Where The Buffalo Roam, It’s Roundup Time
The first Monday of every October is a big day in Moiese, Mont., a dot on the map between Missoula and Kalispell.
As many as 5,000 people come to watch whooping cowboys on horseback round up 350 ill-tempered buffalo for vaccinations and branding. Some animals are sold, while the rest are returned to the National Bison Range.
True buffalo, of course, are the Cape buffalo of Africa or the water buffalo of Asia. But the American bison has been called “buffalo” for so long that we now use the names “buffalo” and “bison” interchangeably.
The history of the bison in Flathead County north of Missoula began around 1873 when Walking Coyote, a Pend Oreille Indian, returned home with five orphaned calves. By that time, the huge herds of North American bison that once had numbered 30 to 70 million animals had been wastefully slaughtered, and fewer than 100 remained in the wild.
Walking Coyote’s private herd grew and changed hands several times. Eventually, this large herd of free-roaming bison became an irritant to cattle ranchers, so the owner tried to sell the herd to the U.S. government. When Uncle Sam refused, the bison were bought by Canada.
The loss of this last large U.S. herd produced a public outcry, which led to the formation of the American Bison Society. Public lands were set aside for the preservation of the American bison in 1908, and today 350 to 500 bison roam the 18,500 protected acres near Moiese.
Bison reproduce easily in their safe environment, but grazing land is limited - hence, the necessity for culling.
Last year’s roundup began before dawn as U.S. Fish and Wildlife Service employees found their stations on the maze of metal catwalks overlooking holding pens, squeeze chutes and scales. Each man or woman had a specific task, whether it was slapping a stickybacked cardboard number on each animal, vaccinating and drawing blood or moving animals from pen to pen.
Long “shaker poles” with rusty tin cans tied loosely to the ends were used to startle the bison and urge them along. Electric prods were additional incentives for more stubborn animals.
The weight, sex, year of birth and destiny of each bison were recorded. Calves are branded with the last digit of the year they are born. Those born in the 1980s were branded on the right flank, while this decade’s calves have left-flank brands. Older animals are sold to animal parks, breeders or meatpackers.
The first drama of the day occurred as the initial group of bison was cut from the herd. With everyone at his assigned catwalk station, four horsemen rode up a canyon where the bison were grazing. In a dramatic swoop, the cowboys cut about 20 animals from the herd and hustled them toward the first holding corral.
The cowboys yelled as the bison raced into the narrowing passageway of fence leading to the corral. Suddenly, there were only three cowboys on three horses, and a riderless horse was galloping in the wrong direction.
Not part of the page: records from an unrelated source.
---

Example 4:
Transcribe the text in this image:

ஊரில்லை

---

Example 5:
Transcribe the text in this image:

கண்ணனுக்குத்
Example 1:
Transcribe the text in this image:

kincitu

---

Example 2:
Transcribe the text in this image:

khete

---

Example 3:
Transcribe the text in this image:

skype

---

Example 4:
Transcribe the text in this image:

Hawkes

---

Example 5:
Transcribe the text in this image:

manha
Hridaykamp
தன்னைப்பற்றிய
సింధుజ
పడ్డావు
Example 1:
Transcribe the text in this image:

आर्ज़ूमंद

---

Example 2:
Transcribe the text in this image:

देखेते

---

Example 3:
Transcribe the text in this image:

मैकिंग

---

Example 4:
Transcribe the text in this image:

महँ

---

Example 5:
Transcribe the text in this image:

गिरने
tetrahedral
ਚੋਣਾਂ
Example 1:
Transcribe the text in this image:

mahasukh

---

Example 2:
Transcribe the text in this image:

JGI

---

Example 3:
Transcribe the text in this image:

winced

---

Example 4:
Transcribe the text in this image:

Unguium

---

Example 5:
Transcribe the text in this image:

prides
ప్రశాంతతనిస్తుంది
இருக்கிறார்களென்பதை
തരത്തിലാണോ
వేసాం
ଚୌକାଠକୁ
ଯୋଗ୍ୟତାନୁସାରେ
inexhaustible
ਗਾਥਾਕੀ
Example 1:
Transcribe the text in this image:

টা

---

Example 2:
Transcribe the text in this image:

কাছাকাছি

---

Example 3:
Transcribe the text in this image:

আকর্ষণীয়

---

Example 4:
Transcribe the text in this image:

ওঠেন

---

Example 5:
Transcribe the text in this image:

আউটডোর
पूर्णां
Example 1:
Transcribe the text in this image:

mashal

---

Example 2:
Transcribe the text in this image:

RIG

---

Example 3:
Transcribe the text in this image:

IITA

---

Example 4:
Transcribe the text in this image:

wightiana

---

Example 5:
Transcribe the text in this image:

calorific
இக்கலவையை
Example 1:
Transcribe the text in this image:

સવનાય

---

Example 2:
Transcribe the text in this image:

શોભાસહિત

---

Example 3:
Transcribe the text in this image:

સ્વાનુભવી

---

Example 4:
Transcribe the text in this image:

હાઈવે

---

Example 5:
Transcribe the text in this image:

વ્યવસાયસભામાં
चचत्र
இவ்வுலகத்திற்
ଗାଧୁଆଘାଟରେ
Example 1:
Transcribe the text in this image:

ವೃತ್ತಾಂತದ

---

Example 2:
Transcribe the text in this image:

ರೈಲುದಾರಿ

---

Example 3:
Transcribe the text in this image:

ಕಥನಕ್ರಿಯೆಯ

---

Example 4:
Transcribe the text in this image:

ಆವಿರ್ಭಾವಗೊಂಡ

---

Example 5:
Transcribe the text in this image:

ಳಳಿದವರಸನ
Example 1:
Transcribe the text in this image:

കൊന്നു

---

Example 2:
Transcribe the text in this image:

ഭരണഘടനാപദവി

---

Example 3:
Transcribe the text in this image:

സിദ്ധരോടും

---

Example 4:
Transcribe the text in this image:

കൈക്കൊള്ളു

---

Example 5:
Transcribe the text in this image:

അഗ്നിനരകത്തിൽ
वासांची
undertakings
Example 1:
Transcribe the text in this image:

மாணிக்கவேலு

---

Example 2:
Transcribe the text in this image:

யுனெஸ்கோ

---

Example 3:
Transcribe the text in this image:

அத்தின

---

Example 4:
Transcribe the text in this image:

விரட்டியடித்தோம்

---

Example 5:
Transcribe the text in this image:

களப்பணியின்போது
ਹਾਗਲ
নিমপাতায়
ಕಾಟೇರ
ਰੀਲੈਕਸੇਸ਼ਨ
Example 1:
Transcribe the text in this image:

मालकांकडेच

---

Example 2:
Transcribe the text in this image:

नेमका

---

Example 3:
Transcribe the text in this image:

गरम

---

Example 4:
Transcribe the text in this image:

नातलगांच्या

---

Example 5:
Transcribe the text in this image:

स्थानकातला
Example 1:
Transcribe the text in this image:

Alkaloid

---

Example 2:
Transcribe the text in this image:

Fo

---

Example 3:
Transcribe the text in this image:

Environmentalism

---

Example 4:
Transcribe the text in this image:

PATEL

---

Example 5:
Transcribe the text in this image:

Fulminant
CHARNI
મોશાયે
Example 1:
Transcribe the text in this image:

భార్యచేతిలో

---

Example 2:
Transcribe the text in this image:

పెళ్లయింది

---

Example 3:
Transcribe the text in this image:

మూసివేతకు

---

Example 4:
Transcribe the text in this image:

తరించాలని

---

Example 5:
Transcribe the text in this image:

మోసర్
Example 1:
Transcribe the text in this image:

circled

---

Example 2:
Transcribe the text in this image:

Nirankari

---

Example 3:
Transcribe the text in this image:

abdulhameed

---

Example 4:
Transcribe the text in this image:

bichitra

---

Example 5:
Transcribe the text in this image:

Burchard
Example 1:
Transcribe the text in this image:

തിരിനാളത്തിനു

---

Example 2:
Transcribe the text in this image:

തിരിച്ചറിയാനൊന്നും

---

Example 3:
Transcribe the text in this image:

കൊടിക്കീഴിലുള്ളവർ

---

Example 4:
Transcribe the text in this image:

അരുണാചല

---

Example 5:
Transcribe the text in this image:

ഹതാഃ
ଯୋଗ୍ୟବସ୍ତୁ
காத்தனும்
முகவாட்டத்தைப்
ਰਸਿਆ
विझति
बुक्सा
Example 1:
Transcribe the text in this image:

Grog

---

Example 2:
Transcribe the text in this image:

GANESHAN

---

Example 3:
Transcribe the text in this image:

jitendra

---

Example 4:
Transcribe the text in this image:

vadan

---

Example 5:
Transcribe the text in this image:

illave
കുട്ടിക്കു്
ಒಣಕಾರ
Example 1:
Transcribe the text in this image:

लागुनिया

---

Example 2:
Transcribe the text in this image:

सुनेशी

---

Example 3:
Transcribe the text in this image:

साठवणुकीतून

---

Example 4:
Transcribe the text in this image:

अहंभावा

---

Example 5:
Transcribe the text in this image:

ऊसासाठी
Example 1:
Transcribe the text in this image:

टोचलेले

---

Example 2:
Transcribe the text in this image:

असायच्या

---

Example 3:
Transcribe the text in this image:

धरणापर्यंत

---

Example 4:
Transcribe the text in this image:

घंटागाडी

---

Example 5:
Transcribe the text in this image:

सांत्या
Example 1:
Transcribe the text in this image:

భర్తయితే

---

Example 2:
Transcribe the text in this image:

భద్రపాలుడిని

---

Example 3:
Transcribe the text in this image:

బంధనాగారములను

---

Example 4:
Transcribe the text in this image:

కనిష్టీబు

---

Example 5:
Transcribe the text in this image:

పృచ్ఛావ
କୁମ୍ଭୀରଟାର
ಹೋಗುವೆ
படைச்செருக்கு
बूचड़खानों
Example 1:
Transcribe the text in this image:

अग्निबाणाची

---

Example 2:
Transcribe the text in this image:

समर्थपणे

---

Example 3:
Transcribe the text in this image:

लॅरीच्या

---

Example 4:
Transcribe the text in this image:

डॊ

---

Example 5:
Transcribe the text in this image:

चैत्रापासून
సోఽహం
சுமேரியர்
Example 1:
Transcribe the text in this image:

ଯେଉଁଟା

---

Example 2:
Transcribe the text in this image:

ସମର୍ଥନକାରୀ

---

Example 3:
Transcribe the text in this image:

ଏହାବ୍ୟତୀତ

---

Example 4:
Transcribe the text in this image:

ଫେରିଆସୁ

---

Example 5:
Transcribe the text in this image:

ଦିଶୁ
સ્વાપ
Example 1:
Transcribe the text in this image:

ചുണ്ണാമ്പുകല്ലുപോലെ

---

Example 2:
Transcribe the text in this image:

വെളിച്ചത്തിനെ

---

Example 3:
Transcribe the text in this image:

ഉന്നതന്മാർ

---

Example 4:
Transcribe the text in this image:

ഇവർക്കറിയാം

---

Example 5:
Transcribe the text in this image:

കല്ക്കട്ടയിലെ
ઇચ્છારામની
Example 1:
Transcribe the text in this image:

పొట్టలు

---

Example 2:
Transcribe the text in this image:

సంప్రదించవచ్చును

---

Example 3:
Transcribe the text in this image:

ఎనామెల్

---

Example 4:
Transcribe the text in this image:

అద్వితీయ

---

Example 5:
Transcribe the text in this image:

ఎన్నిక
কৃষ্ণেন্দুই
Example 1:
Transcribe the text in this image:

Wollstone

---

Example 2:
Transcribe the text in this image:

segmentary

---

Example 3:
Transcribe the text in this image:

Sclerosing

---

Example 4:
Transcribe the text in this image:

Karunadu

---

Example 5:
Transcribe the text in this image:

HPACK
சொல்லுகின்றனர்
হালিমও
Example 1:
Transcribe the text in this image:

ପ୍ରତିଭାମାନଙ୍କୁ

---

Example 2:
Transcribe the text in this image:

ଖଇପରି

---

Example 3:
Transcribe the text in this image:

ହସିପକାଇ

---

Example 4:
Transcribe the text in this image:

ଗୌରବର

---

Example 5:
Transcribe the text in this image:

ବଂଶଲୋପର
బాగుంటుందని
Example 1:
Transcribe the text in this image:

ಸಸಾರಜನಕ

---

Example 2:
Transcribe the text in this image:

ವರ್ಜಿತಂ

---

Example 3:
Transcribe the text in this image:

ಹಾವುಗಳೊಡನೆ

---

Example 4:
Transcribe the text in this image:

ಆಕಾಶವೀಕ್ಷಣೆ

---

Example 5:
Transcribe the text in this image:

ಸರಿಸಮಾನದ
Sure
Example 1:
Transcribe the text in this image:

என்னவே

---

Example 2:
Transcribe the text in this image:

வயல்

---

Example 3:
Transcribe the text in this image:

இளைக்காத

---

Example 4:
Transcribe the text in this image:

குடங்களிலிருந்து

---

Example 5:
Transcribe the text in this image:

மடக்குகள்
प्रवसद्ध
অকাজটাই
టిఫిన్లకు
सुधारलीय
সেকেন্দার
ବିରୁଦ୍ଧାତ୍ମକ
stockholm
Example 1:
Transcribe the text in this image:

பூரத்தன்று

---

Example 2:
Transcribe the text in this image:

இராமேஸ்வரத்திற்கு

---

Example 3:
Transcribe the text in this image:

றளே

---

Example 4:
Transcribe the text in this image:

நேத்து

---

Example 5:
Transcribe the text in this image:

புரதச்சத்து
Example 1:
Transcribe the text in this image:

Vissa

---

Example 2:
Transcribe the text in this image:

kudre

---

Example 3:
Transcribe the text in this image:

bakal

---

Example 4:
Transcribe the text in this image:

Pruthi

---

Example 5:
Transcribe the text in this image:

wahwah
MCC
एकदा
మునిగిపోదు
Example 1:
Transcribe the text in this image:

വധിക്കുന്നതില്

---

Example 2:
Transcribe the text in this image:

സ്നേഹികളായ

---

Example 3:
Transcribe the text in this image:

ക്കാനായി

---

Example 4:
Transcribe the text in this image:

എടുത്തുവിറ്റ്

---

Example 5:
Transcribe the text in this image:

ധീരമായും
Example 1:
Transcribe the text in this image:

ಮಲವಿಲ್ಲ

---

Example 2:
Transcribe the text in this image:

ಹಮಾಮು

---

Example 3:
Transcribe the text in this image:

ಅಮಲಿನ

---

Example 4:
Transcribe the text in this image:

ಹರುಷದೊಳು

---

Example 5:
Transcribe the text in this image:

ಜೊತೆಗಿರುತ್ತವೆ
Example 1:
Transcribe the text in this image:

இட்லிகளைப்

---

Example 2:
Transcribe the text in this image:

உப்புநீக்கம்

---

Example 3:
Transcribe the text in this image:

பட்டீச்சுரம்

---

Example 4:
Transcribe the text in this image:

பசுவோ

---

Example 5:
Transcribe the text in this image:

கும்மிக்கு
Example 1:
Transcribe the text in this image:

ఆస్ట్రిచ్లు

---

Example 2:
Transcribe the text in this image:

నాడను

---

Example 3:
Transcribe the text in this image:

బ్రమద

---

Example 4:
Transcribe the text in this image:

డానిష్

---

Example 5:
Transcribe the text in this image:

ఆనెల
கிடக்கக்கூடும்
Disoriented bison ran past the fallen cowboy, threatening to trample him. But he quickly jumped to his feet and was pulled aboard another cowboy’s horse, avoiding injury.
For most of the day, I stood on the catwalk only four or five feet from the animals below me. My heartbeat quickened each time a surprised bison raged at the sting of a needle or rammed into a barricade with escape in mind. And I cheered each time an animal was shunted back to the free range rather than to a sale pen.
First-time visitors shouldn’t miss the information center at the entrance to the bison range. Hours are 8 a.m. to 6 p.m. daily. There they’ll learn about the bison, as well as to the many other animals that make their home in the protected area.
Both mule deer and white-tailed deer share the grassy hillsides with elk and pronghorn. High rocky outcroppings are safe havens for bighorn sheep and mountain goats, while black bears, cougars, coyotes and bobcats inhabit the forested mountain regions.
Rabbits, ground squirrels, snakes, mink and muskrats are also found in the area.